It’s no secret that Aid is a business. Most days I feel inundated by do-gooders – they’re the voices at the other end of cold calls, the hopeful faces flashing across the television screen, and the bright-smiled grads in cheaply printed cotton jerseys working the heavily trafficked pedestrian corners. They’re paid to believe that every penny counts, and they double their commissions when they convince you how a little support goes a long way.
I typically avoid them, shirk them, hang up the handset and cross the street. I curse the small way they inconvenience my day, but when the world seems to crumble, I’m thankful that there are others stepping up to the challenges.

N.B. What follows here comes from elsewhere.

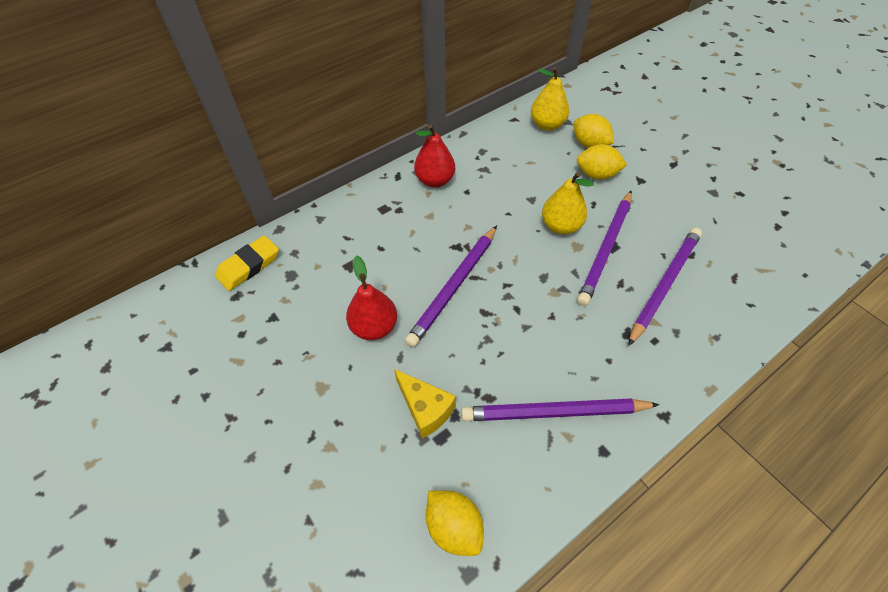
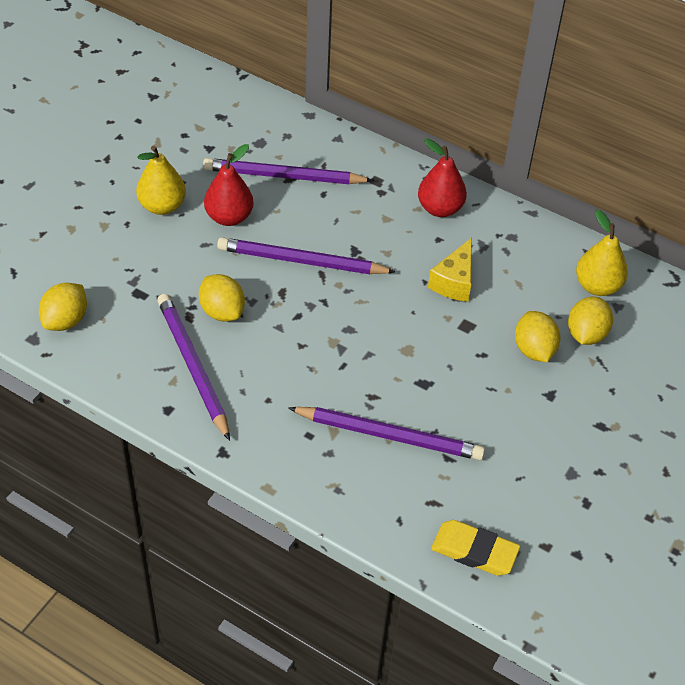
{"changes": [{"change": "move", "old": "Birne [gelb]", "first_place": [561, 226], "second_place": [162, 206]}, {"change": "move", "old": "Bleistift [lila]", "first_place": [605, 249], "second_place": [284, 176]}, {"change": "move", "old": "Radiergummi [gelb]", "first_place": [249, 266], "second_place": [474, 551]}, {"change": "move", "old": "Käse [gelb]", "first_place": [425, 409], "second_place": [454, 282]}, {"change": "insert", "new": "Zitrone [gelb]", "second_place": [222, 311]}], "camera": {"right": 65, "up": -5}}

I’ve been out of work for some time now, and up until a week ago I could hear the death rattles as my bank balance struggled to stay above the red. My first paycheck will be my saving grace, but in the wake of catastrophe, the need to hoard my earnings doesn’t seem so essential. I’m blessed that I have the means and support to survive without pinching every penny, or worrying about waking up to dry taps and an empty pantry. So when that first infusion of cash hits the bank, I plan on transferring out a day’s pay – one day of work for someone else. It’s a small commitment, but if I can afford my biweekly latte, then I should certainly be able to devote a day’s pay to the service of others. It’s my first step towards making things a little bit better. What are you doing?